17 Daarop antwoordde Daniël de koning: Behoud uw geschenken, en schenk uw gaven aan een ander; nochtans zal ik het schrift voor de koning lezen en hem de uitlegging bekendmaken.
18 O koning, God, de Allerhoogste, heeft uw vader Nebukadnessar koninklijke macht, grootheid, eer en majesteit geschonken,
19 en ten gevolge van de grootheid die Hij hem geschonken had, leefden alle volken, natiën en talen voor hem in vrees en beven; wie hij wilde, doodde hij, en wie hij wilde, liet hij leven; wie hij wilde, verhoogde hij, en wie hij wilde, vernederde hij.
20 Maar toen zijn hart zich verhief en zijn geest zich verhardde, zodat hij overmoedig werd, is hij van zijn koninklijke troon gestoten, en heeft men de eer van hem weggenomen;
21 ja, uit de gemeenschap der mensen werd hij verstoten en zijn hart werd aan dat van de dieren gelijk, en bij de wilde ezels was zijn verblijfplaats; men gaf hem gras te eten als aan de runderen en door de dauw des hemels werd zijn lichaam bevochtigd, totdat hij erkende, dat God, de Allerhoogste, macht heeft over het koningschap der mensen en daarin aanstelt wie Hij wil.

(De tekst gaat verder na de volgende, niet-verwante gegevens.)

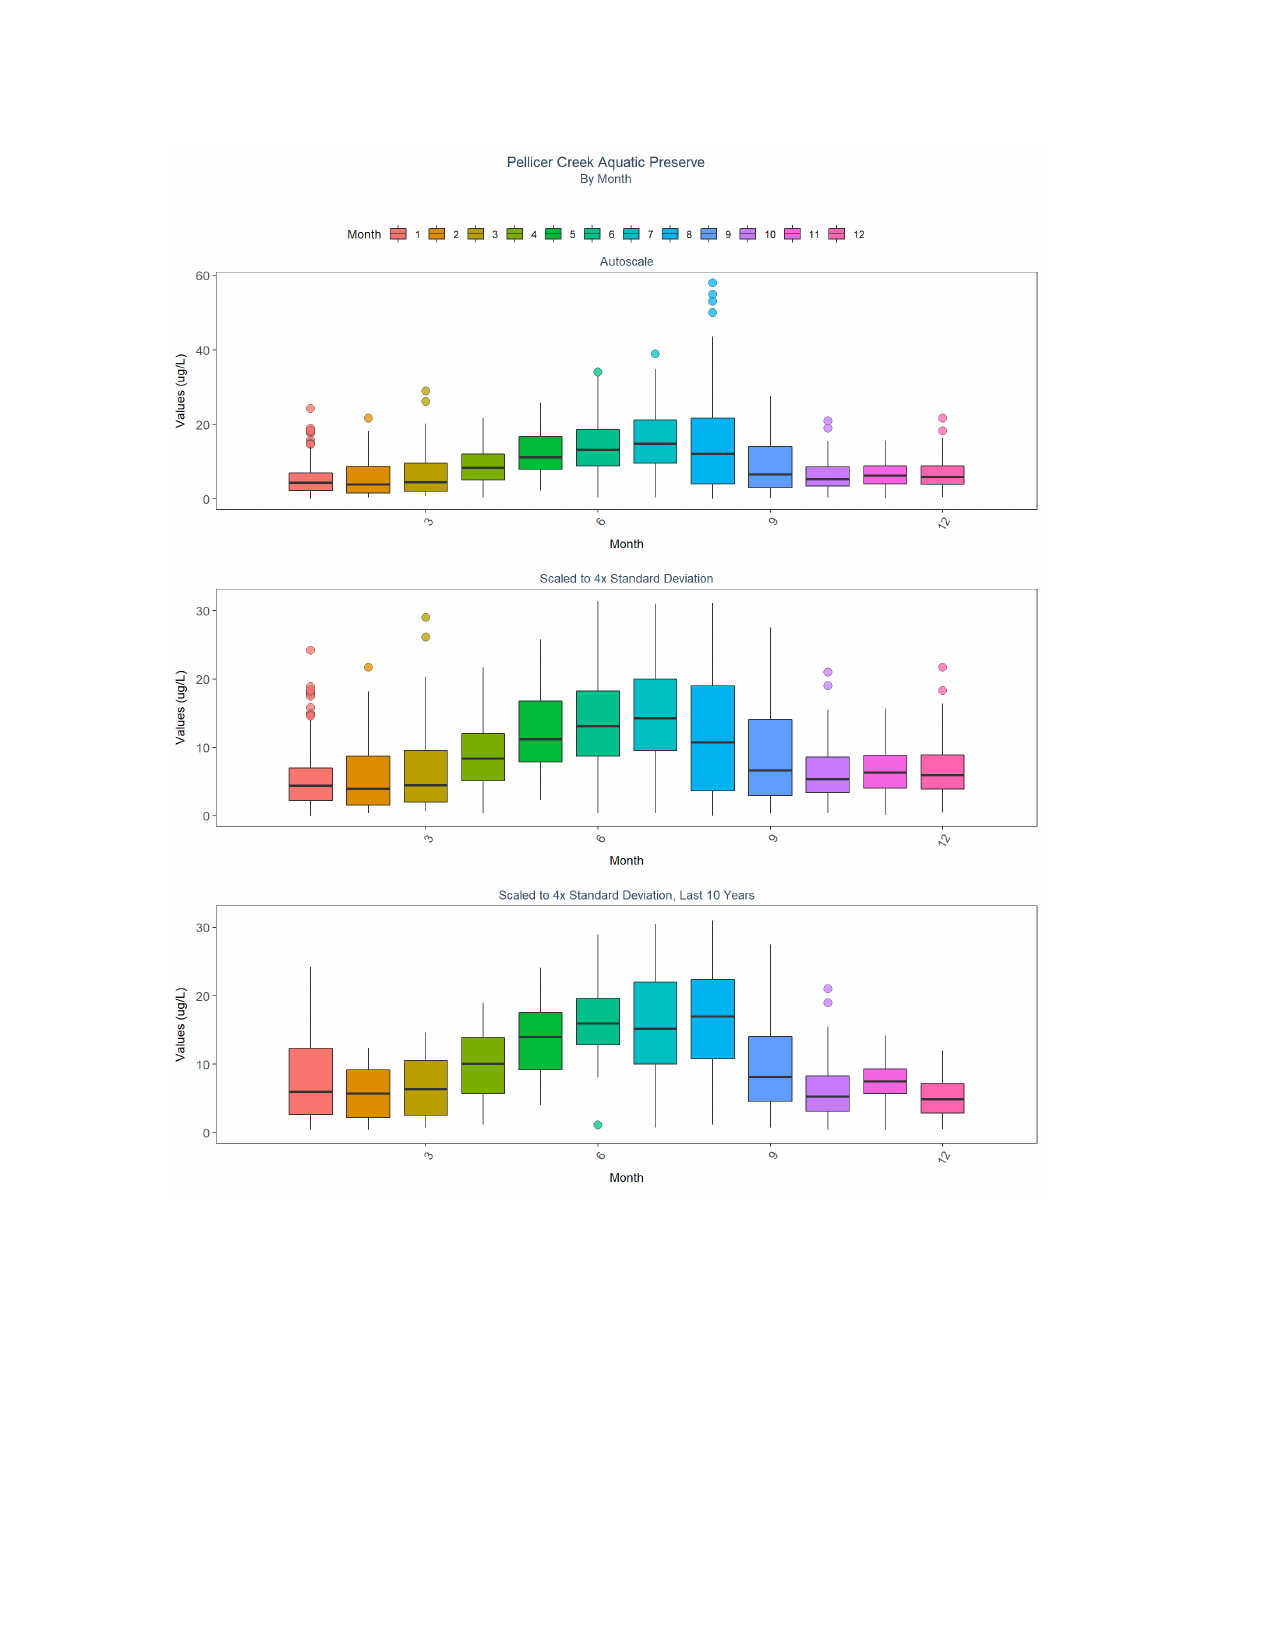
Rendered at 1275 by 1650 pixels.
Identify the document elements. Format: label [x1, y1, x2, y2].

picture [168, 150, 1044, 1200]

22 Gij echter, zijn zoon Belsassar, hebt uw hart niet verootmoedigd, hoewel gij dit alles wist,
23 maar gij hebt u tegen de Heer des hemels verheven: men heeft het gerei uit zijn tempel voor u gebracht, en gij en uw machthebbers, uw gemalinnen en uw bijvrouwen hebben daaruit wijn gedronken; gij hebt de goden geroemd van zilver en goud, koper, ijzer, hout en steen, die niet zien of horen of kennis hebben, maar de God, in wiens hand uw adem is en die al uw paden beschikt, Hem hebt gij niet verheerlijkt.
24 Toen is door Hem de rug van een hand gezonden en dat schrift geschreven.
25 Dit is het schrift, dat geschreven is: Mene, mene, tekel ufarsin.
26 Dit is de uitlegging van de woorden: Mene: God heeft uw koningschap geteld en er een einde aan gemaakt;
27 Tekel: gij zijt in de weegschaal gewogen en te licht bevonden;
28 Peres: uw koninkrijk is gebroken en aan de Meden en Perzen gegeven.
29 Toen bekleedde men Daniël, op bevel van Belsassar, met purper en hing hem een gouden keten om de hals, en men riep over hem uit, dat hij de derde heerser in het koninkrijk zou zijn.
30 In dezelfde nacht werd Belsassar, de koning der Chaldeeën, gedood.